La Blogothèque
Concerts à emporter

Take Away Phoenix

Phoenix dans un avion en vol, filmés depuis en drone, puis peinards dans une barque. Take Away Phoenix, 20 minutes, quatre chansons…

“Et si on faisait une session dans un avion” ?

1 – L’AVION

Le tournage avec le drone n’avait pas encore eu lieu que Thomas Mars nous fait cette proposition. La première folie n’est pas bouclée qu’en voilà une plus forte, plus étrange encore.

Mais allions-nous dire non ? Nous voilà donc partis, quelques jours après Versailles, en direction de Glasgow, où le groupe jour au festival “T in the park”. En attendant le concert, Colin s’excite autour de l’idée possible de suivre Thomas durant l’intégralité de son crowdsurf (qui n’aura pas lieu à Glasgow, mais le lendemain au festival MusiLac d’Aix-Les-Bains). Thomas, lui, est focalisé sur l’avion : “je pourrais chanter dans le micro de l’hôtesse, non ?”.

On n’y croyait pas trop. Nous avions tort. Nous sommes arrivés très tard dans un aéroport désert. Seul notre avion attendait sur le tarmac. L’équipe entière de Phoenix ne rêvait que d’une chose : dormir, ce que certains firent en s’installant dès leur arrivée. Nous avions pour notre part du boulot : il est interdit d’utiliser des récepteurs HF dans un avion en vol, et nous avons donc du câbler l’intégralité de l’avion : tirer des fils sous les sièges, cacher des micros dans les pochettes… puis décoller. Il aura fallu attendre 4h du matin pour nous lancer. Le soleil commençait tout juste à se lever, nous approchions des Alpes, tout l’avion dormait, à l’exception de l’équipe de pilotage, du groupe (Deck somnolait entre chaque prise), et de nous-mêmes. Thomas se mit à chanter. C’est alors que l’idée du micro de l’hôtesse prit sens. L’avion faisait trop de bruit pour que la musique s’entende au delà de trois sièges. A l’arrière, là où tous les hublots étaient fermés, où l’intégralité de l’équipe avait sombré, il n’y avait que la voix de Thomas, sortant, comme une berceuse, des petits haut-parleurs.

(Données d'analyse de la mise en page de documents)
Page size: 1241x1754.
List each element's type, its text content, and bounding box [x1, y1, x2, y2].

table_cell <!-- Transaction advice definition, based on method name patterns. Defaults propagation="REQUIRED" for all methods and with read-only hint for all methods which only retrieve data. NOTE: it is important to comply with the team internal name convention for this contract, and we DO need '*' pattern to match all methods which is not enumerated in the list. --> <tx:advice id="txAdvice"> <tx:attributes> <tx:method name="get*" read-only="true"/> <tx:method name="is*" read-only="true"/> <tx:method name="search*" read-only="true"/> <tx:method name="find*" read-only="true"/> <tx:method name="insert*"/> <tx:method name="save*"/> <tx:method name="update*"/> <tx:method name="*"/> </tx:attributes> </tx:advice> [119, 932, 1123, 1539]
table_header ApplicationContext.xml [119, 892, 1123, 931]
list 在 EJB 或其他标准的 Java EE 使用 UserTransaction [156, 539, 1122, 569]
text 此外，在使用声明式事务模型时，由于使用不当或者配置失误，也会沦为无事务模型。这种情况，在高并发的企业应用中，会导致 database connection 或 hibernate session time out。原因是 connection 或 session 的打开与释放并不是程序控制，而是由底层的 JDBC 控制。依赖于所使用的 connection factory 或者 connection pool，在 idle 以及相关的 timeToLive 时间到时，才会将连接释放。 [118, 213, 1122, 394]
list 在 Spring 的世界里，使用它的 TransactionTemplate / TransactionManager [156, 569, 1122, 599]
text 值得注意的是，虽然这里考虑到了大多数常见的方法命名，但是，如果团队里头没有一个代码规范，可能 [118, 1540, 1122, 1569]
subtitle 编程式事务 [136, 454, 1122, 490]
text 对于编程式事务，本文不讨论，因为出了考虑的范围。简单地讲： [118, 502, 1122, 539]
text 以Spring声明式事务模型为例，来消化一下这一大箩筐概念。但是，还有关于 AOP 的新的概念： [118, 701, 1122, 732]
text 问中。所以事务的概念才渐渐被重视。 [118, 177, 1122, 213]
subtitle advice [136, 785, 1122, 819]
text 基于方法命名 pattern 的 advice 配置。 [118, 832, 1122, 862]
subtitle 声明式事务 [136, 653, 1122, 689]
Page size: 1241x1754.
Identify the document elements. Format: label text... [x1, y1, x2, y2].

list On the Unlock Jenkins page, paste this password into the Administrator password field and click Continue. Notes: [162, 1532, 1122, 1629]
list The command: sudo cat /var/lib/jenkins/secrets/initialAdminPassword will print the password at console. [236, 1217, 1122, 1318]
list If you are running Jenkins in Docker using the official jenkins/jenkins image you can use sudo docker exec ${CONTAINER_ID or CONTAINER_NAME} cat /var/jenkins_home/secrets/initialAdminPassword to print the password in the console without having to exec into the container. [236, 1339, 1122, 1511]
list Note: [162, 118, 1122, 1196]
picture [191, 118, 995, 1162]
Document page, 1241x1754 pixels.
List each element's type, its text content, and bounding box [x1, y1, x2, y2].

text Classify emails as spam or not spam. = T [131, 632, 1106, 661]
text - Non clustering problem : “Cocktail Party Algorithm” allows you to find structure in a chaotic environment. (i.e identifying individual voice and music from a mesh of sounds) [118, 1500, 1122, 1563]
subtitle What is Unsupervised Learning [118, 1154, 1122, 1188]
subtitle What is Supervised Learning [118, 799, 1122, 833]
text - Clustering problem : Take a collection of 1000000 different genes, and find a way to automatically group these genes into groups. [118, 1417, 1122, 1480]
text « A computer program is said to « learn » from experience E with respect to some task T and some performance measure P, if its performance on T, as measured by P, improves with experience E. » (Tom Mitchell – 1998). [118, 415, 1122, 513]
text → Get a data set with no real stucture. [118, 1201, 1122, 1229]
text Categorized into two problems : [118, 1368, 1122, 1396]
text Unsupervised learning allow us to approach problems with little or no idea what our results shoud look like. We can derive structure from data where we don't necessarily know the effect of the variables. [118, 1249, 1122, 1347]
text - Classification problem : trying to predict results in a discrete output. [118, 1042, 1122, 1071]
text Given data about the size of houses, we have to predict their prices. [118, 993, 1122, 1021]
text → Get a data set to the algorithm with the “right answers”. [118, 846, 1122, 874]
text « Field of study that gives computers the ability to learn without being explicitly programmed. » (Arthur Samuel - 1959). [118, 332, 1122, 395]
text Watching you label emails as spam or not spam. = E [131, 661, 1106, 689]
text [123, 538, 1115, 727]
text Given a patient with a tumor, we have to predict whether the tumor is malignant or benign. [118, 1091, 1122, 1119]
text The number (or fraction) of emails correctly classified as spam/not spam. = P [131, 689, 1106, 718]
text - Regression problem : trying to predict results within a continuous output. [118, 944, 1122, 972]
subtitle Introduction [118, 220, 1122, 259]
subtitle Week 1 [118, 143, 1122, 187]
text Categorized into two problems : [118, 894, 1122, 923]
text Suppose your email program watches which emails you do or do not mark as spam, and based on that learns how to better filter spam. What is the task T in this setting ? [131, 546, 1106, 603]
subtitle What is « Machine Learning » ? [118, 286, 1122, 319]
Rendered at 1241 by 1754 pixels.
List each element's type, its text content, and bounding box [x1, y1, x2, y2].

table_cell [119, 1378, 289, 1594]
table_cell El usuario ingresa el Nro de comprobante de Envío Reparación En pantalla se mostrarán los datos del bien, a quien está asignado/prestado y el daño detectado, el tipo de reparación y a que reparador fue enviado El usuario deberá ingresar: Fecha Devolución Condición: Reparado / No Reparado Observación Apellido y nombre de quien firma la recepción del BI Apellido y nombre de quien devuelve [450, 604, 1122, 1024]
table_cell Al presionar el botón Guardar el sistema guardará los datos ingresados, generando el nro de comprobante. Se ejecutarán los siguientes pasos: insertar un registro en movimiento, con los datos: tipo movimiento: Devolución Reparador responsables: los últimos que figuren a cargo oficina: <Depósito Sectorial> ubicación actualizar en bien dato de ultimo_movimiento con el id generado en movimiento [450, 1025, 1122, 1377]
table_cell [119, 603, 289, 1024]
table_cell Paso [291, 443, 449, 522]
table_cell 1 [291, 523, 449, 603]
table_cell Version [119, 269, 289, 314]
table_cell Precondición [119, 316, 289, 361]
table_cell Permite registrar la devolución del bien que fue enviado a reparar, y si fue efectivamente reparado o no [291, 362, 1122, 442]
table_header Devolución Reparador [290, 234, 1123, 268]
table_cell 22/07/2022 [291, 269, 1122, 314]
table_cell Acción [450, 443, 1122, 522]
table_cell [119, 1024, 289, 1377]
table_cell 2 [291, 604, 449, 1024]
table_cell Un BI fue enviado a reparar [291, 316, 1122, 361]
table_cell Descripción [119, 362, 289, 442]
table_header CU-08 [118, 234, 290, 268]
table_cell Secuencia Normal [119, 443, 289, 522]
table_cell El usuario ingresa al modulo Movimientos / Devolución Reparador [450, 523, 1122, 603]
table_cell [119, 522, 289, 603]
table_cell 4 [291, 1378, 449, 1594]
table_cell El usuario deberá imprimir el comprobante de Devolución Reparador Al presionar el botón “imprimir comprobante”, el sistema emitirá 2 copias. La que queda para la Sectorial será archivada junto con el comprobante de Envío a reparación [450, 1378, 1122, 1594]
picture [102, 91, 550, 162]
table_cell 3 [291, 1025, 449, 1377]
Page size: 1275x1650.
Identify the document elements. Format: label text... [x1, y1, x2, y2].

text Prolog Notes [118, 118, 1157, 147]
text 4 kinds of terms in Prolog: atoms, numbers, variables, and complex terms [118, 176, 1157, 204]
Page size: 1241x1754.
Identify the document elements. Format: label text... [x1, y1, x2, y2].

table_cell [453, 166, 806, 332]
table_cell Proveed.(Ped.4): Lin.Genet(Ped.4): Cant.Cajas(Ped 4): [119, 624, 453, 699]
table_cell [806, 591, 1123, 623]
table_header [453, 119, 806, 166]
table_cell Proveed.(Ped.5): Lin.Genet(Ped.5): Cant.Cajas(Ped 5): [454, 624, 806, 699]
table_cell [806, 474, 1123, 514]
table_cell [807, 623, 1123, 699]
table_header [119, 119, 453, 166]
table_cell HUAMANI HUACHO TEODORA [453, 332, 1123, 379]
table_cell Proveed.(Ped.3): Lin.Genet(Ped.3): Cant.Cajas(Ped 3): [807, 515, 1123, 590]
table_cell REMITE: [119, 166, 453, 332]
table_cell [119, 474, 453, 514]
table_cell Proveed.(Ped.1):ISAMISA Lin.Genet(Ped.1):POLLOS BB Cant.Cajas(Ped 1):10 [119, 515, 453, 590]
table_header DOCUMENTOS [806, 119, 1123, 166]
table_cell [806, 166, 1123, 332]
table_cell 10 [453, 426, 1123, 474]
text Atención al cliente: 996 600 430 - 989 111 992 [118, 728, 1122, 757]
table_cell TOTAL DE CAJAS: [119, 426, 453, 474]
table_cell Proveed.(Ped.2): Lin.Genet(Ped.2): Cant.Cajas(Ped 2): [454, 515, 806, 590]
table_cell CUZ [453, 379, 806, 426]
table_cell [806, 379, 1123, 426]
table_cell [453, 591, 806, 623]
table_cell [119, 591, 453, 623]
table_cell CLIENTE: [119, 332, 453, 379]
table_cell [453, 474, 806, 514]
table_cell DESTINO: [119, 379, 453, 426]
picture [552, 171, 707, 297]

• Activités
A – Reproduisez fidèlement le texte consacré à Phoenix, depuis « Phoenix dans un » jusqu'à « plus étrange encore. ».
B – D'après le texte consacré à Phoenix, à quelle heure l'équipe a-t-elle enfin pu se lancer dans l'avion ?
C – Rédigez la suite du texte consacré à Phoenix en partant de sa dernière phrase.
Ces enregistrements sont issus d'une autre source.

• Réponses par numéro
A –
Phoenix dans un avion en vol, filmés depuis en drone, puis peinards dans une barque. Take Away Phoenix, 20 minutes, quatre chansons…

“Et si on faisait une session dans un avion” ?

1 – L’AVION

Le tournage avec le drone n’avait pas encore eu lieu que Thomas Mars nous fait cette proposition. La première folie n’est pas bouclée qu’en voilà une plus forte, plus étrange encore.

B – À 4 h du matin.

C –
2 – VERSAILLES, APRES LE DRONE

Nous étions sur place depuis 5h du matin. Pendant trois heures, grâce à l’extrême bienveillance du Château de Versailles, il n’y avait que nous, Phoenix, quelques jardiniers et des régiments de militaires qui passaient faire leur jogging. Puis les portes du château se sont ouvertes, et les touristes sont arrivés.

Nous avons décidé, nous aussi de flâner. Prendre notre temps autour du bassin de Neptune, louer deux barques : l’une avec le groupe, l’autre avec Colin, François et Henri. ‘Trying to be cool” était absolument parfaite pour cette atmosphère paresseuse. A part un garçon qui a reconnu le groupe et est ensuite resté sur la rive à nous regarder en passant sans cesse sa main dans les cheveux en signe d’incrédulité, les touristes s’amusaient, légers, de notre procession. Nous regretterons juste à jamais que le couple de mariés se faisant photographier sur la pelouse à côté n’ait pas eu le temps de rester. Cela aurait fait un merveilleux rappel.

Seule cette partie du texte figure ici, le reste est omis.